** Opening Data block **
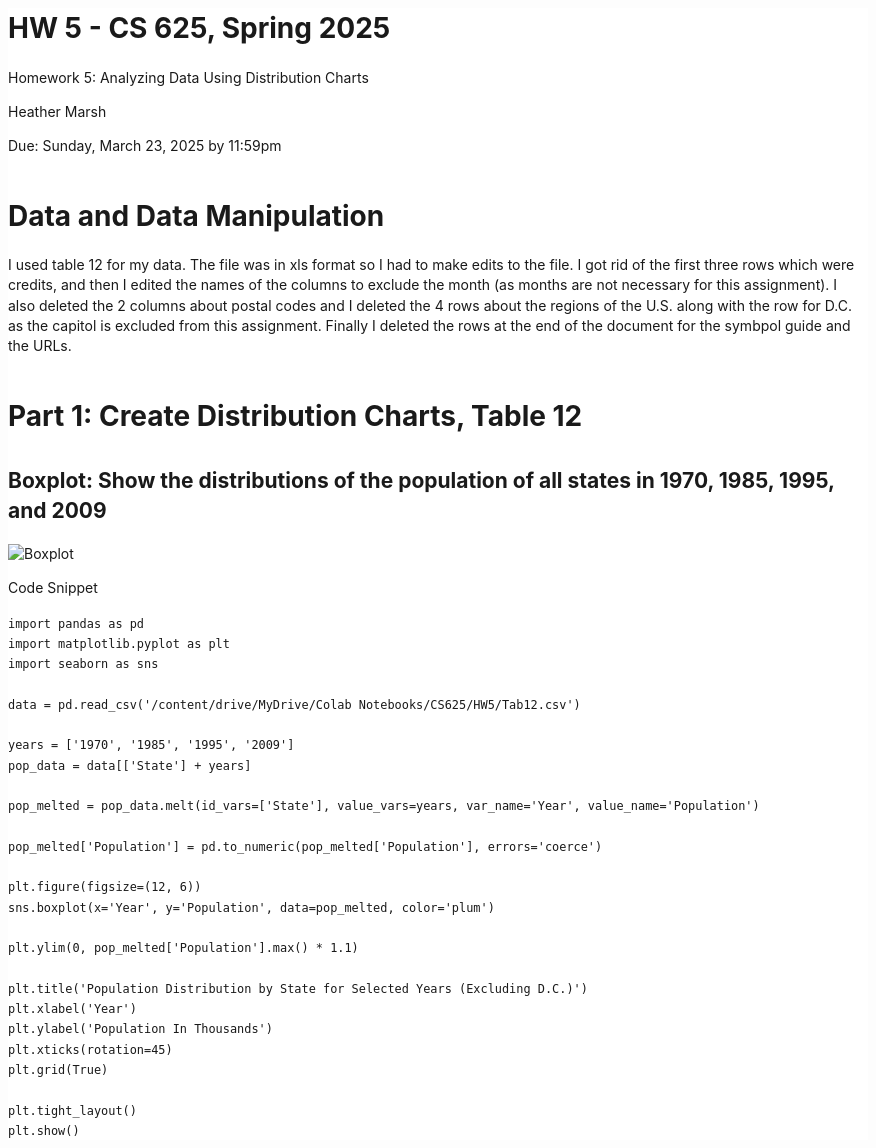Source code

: # HW 5 - CS 625, Spring 2025


Homework 5: Analyzing Data Using Distribution Charts

Heather Marsh 



Due: Sunday, March 23, 2025 by 11:59pm



# Data and Data Manipulation
I used table 12 for my data. The file was in xls format so I had to make edits to the file. I got rid of the first three rows which were credits, and then I edited the names of the columns to exclude the month (as months are not necessary for this assignment). I also deleted the 2 columns about postal codes and I deleted the 4 rows about the regions of the U.S. along with the row for D.C. as the capitol is excluded from this assignment. Finally I deleted the rows at the end of the document for the symbpol guide and the URLs. 



# Part 1: Create Distribution Charts, Table 12

## Boxplot: Show the distributions of the population of all states in 1970, 1985, 1995, and 2009

![Boxplot](https://github.com/odu-cs625-datavis/Spring25-asv-Heather-Marsh/blob/main/HW5/Box.png)

Code Snippet

```
import pandas as pd
import matplotlib.pyplot as plt
import seaborn as sns

data = pd.read_csv('/content/drive/MyDrive/Colab Notebooks/CS625/HW5/Tab12.csv')

years = ['1970', '1985', '1995', '2009']
pop_data = data[['State'] + years]  

pop_melted = pop_data.melt(id_vars=['State'], value_vars=years, var_name='Year', value_name='Population')

pop_melted['Population'] = pd.to_numeric(pop_melted['Population'], errors='coerce')

plt.figure(figsize=(12, 6))
sns.boxplot(x='Year', y='Population', data=pop_melted, color='plum')

plt.ylim(0, pop_melted['Population'].max() * 1.1) 

plt.title('Population Distribution by State for Selected Years (Excluding D.C.)')
plt.xlabel('Year')
plt.ylabel('Population In Thousands')
plt.xticks(rotation=45)
plt.grid(True)

plt.tight_layout()
plt.show()
```
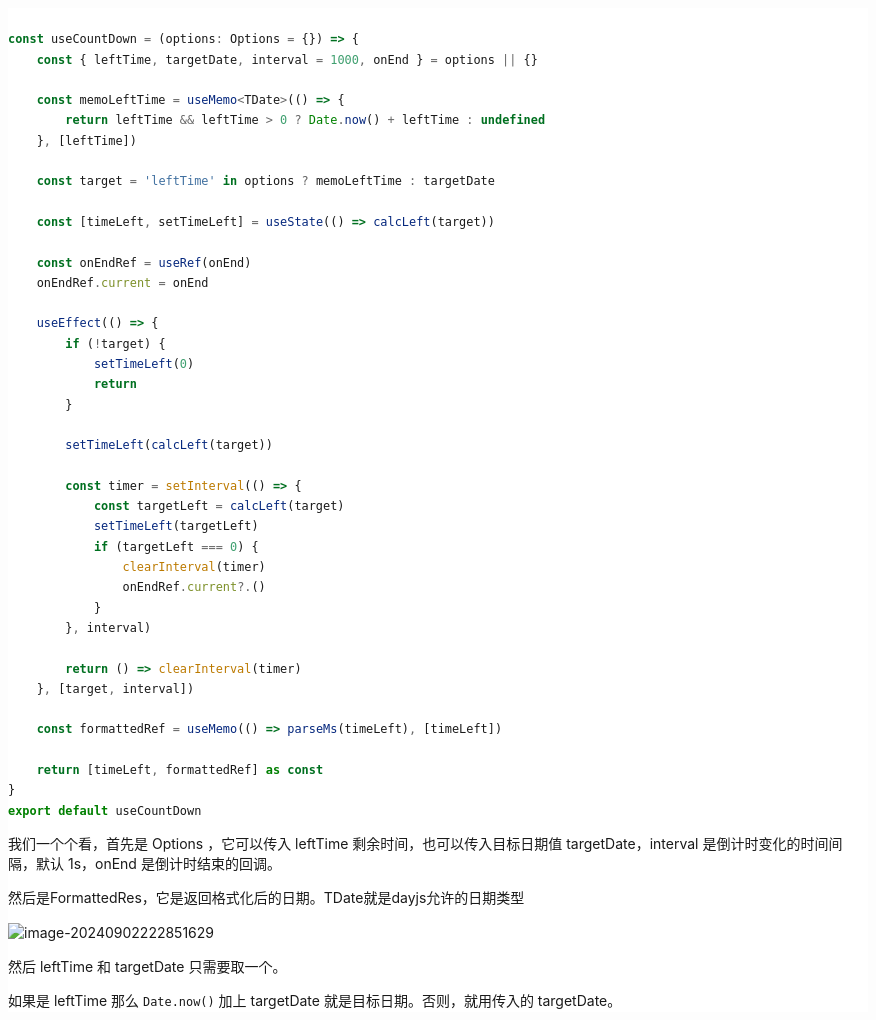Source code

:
 ```ts

const useCountDown = (options: Options = {}) => {
	const { leftTime, targetDate, interval = 1000, onEnd } = options || {}

	const memoLeftTime = useMemo<TDate>(() => {
		return leftTime && leftTime > 0 ? Date.now() + leftTime : undefined
	}, [leftTime])

	const target = 'leftTime' in options ? memoLeftTime : targetDate

	const [timeLeft, setTimeLeft] = useState(() => calcLeft(target))

	const onEndRef = useRef(onEnd)
	onEndRef.current = onEnd

	useEffect(() => {
		if (!target) {
			setTimeLeft(0)
			return
		}

		setTimeLeft(calcLeft(target))

		const timer = setInterval(() => {
			const targetLeft = calcLeft(target)
			setTimeLeft(targetLeft)
			if (targetLeft === 0) {
				clearInterval(timer)
				onEndRef.current?.()
			}
		}, interval)

		return () => clearInterval(timer)
	}, [target, interval])

	const formattedRef = useMemo(() => parseMs(timeLeft), [timeLeft])

	return [timeLeft, formattedRef] as const
}
export default useCountDown
```

我们一个个看，首先是 Options ，它可以传入 leftTime 剩余时间，也可以传入目标日期值 targetDate，interval 是倒计时变化的时间间隔，默认 1s，onEnd 是倒计时结束的回调。

然后是FormattedRes，它是返回格式化后的日期。TDate就是dayjs允许的日期类型

![image-20240902222851629](https://chen-1320883525.cos.ap-chengdu.myqcloud.com/img/image-20240902222851629.png)

然后 leftTime 和 targetDate 只需要取一个。

如果是 leftTime 那么 `Date.now()` 加上 targetDate 就是目标日期。否则，就用传入的 targetDate。
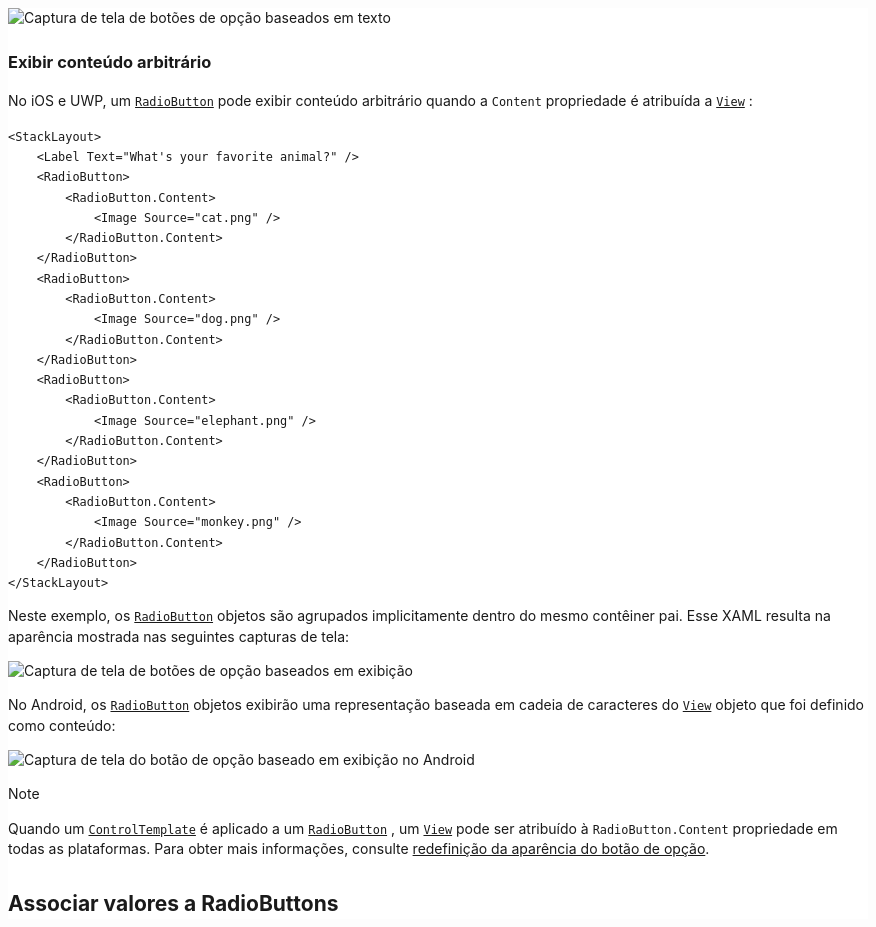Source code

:![Captura de tela de botões de opção baseados em texto](radiobutton-images/radiobuttons-text.png "Botões de opção baseados em texto")

### <a name="display-arbitrary-content"></a>Exibir conteúdo arbitrário

No iOS e UWP, um [`RadioButton`](xref:Xamarin.Forms.RadioButton) pode exibir conteúdo arbitrário quando a `Content` propriedade é atribuída a [`View`](xref:Xamarin.Forms.View) :

```xaml
<StackLayout>
    <Label Text="What's your favorite animal?" />
    <RadioButton>
        <RadioButton.Content>
            <Image Source="cat.png" />
        </RadioButton.Content>
    </RadioButton>
    <RadioButton>
        <RadioButton.Content>
            <Image Source="dog.png" />
        </RadioButton.Content>
    </RadioButton>
    <RadioButton>
        <RadioButton.Content>
            <Image Source="elephant.png" />
        </RadioButton.Content>
    </RadioButton>
    <RadioButton>
        <RadioButton.Content>
            <Image Source="monkey.png" />
        </RadioButton.Content>
    </RadioButton>
</StackLayout>
```

Neste exemplo, os [`RadioButton`](xref:Xamarin.Forms.RadioButton) objetos são agrupados implicitamente dentro do mesmo contêiner pai. Esse XAML resulta na aparência mostrada nas seguintes capturas de tela:

![Captura de tela de botões de opção baseados em exibição](radiobutton-images/radiobuttons-view.png "Botões de opção baseados em exibição")

No Android, os [`RadioButton`](xref:Xamarin.Forms.RadioButton) objetos exibirão uma representação baseada em cadeia de caracteres do [`View`](xref:Xamarin.Forms.View) objeto que foi definido como conteúdo:

![Captura de tela do botão de opção baseado em exibição no Android](radiobutton-images/radiobutton-view-android.png "Botão de opção baseado em exibição no Android")

> [!NOTE]
> Quando um [`ControlTemplate`](xref:Xamarin.Forms.ControlTemplate) é aplicado a um [`RadioButton`](xref:Xamarin.Forms.RadioButton) , um [`View`](xref:Xamarin.Forms.View) pode ser atribuído à `RadioButton.Content` propriedade em todas as plataformas. Para obter mais informações, consulte [redefinição da aparência do botão de opção](#redefine-radiobutton-appearance).

## <a name="associate-values-with-radiobuttons"></a>Associar valores a RadioButtons
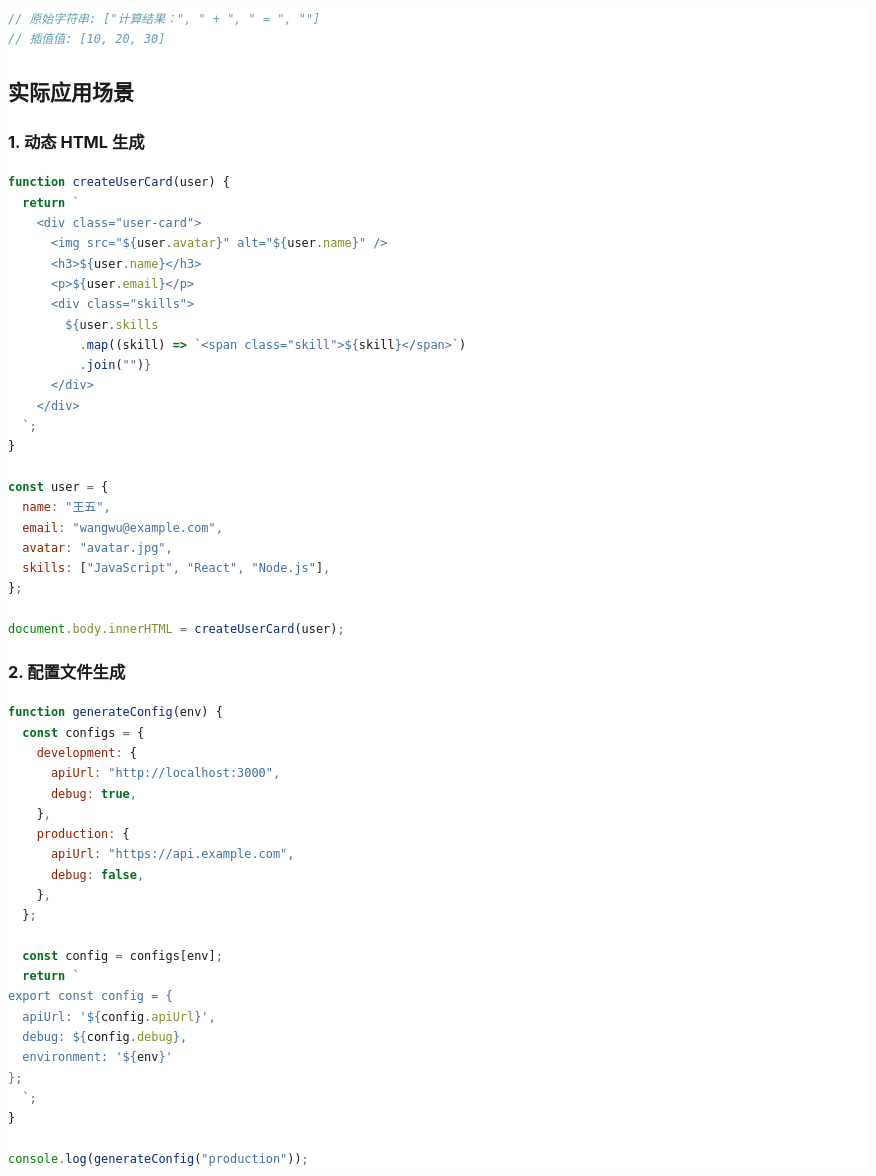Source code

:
 ```javascript
// 原始字符串: ["计算结果：", " + ", " = ", ""]
// 插值值: [10, 20, 30]
```

## 实际应用场景

### 1. 动态 HTML 生成

```javascript
function createUserCard(user) {
  return `
    <div class="user-card">
      <img src="${user.avatar}" alt="${user.name}" />
      <h3>${user.name}</h3>
      <p>${user.email}</p>
      <div class="skills">
        ${user.skills
          .map((skill) => `<span class="skill">${skill}</span>`)
          .join("")}
      </div>
    </div>
  `;
}

const user = {
  name: "王五",
  email: "wangwu@example.com",
  avatar: "avatar.jpg",
  skills: ["JavaScript", "React", "Node.js"],
};

document.body.innerHTML = createUserCard(user);
```

### 2. 配置文件生成

```javascript
function generateConfig(env) {
  const configs = {
    development: {
      apiUrl: "http://localhost:3000",
      debug: true,
    },
    production: {
      apiUrl: "https://api.example.com",
      debug: false,
    },
  };

  const config = configs[env];
  return `
export const config = {
  apiUrl: '${config.apiUrl}',
  debug: ${config.debug},
  environment: '${env}'
};
  `;
}

console.log(generateConfig("production"));
```
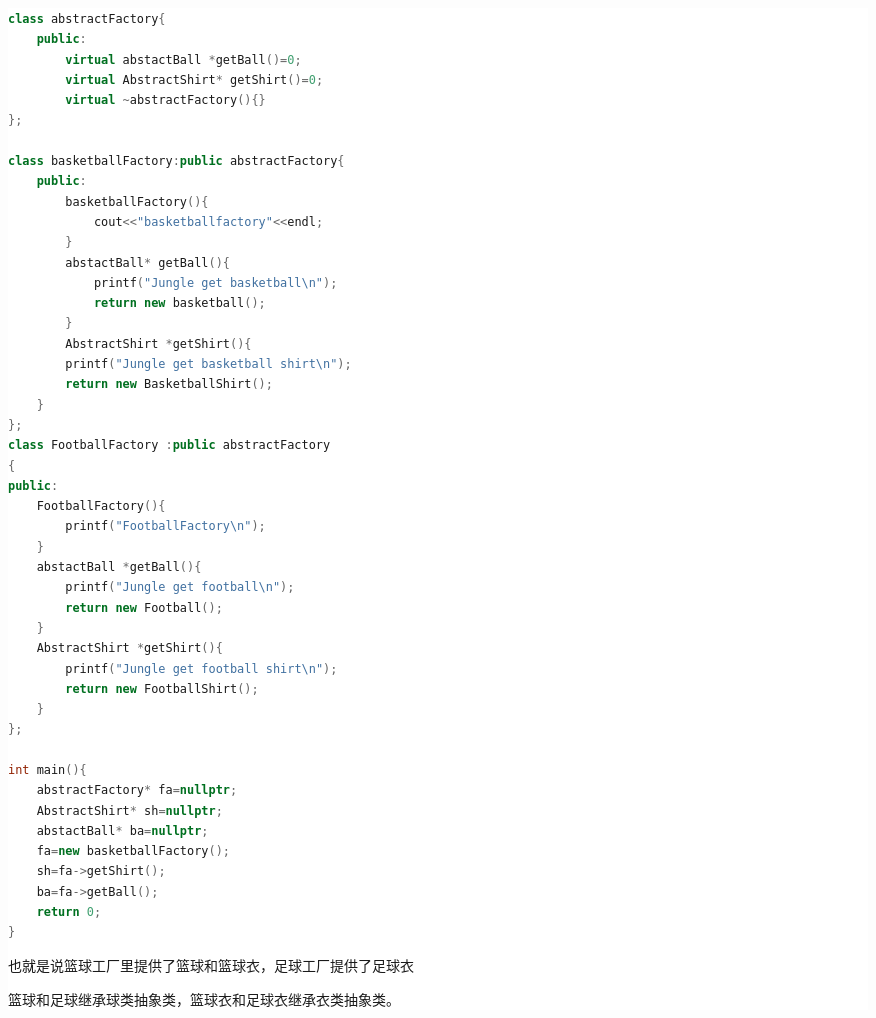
 ```c++
class abstractFactory{
    public:
        virtual abstactBall *getBall()=0;
        virtual AbstractShirt* getShirt()=0;
        virtual ~abstractFactory(){}
};

class basketballFactory:public abstractFactory{
    public:
        basketballFactory(){
            cout<<"basketballfactory"<<endl;
        }
        abstactBall* getBall(){
            printf("Jungle get basketball\n");
            return new basketball();
        }
        AbstractShirt *getShirt(){
		printf("Jungle get basketball shirt\n");
		return new BasketballShirt();
	}
};
class FootballFactory :public abstractFactory
{
public:
	FootballFactory(){
		printf("FootballFactory\n");
	}
	abstactBall *getBall(){
		printf("Jungle get football\n");
		return new Football();
	}
	AbstractShirt *getShirt(){
		printf("Jungle get football shirt\n");
		return new FootballShirt();
	}
};

int main(){
    abstractFactory* fa=nullptr;
    AbstractShirt* sh=nullptr;
    abstactBall* ba=nullptr;
    fa=new basketballFactory();
    sh=fa->getShirt();
    ba=fa->getBall();
    return 0;
}
```

也就是说篮球工厂里提供了篮球和篮球衣，足球工厂提供了足球衣

篮球和足球继承球类抽象类，篮球衣和足球衣继承衣类抽象类。

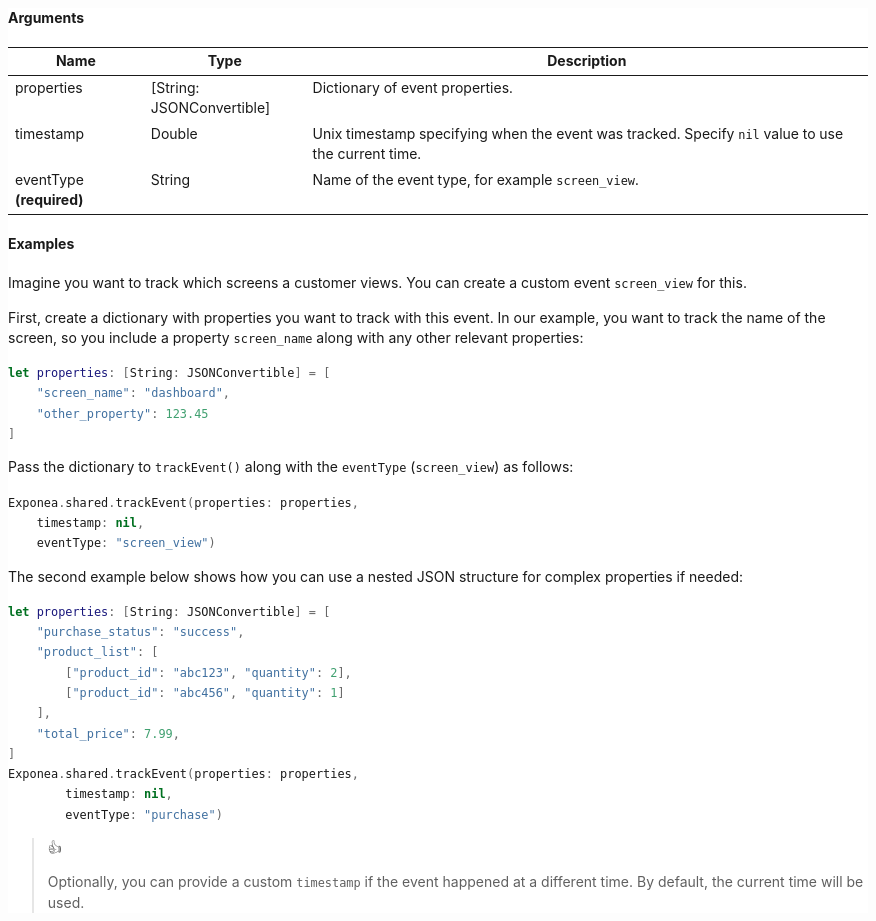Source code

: #### Arguments

| Name                      | Type                      | Description |
| ------------------------- | ------------------------- | ----------- |
| properties                | [String: JSONConvertible] | Dictionary of event properties. |
| timestamp                 | Double                    | Unix timestamp specifying when the event was tracked. Specify `nil` value to use the current time. |
| eventType **(required)**  | String                    | Name of the event type, for example `screen_view`. |

#### Examples

Imagine you want to track which screens a customer views. You can create a custom event `screen_view` for this.

First, create a dictionary with properties you want to track with this event. In our example, you want to track the name of the screen, so you include a property `screen_name` along with any other relevant properties:

```swift
let properties: [String: JSONConvertible] = [
    "screen_name": "dashboard", 
    "other_property": 123.45
]
```

Pass the dictionary to `trackEvent()` along with the `eventType` (`screen_view`) as follows:

```swift
Exponea.shared.trackEvent(properties: properties, 
    timestamp: nil, 
    eventType: "screen_view")
```

The second example below shows how you can use a nested JSON structure for complex properties if needed:

```swift
let properties: [String: JSONConvertible] = [
    "purchase_status": "success",
    "product_list": [
        ["product_id": "abc123", "quantity": 2],
        ["product_id": "abc456", "quantity": 1]
    ],
    "total_price": 7.99,
]
Exponea.shared.trackEvent(properties: properties,
        timestamp: nil,
        eventType: "purchase")
```

> 👍
>
> Optionally, you can provide a custom `timestamp` if the event happened at a different time. By default, the current time will be used.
** Closing Data block **
- _What is needed_: Across all lines of the data above, count those that contain the word "useCountDown", giving the number without further comment.

- _Task solution_: 2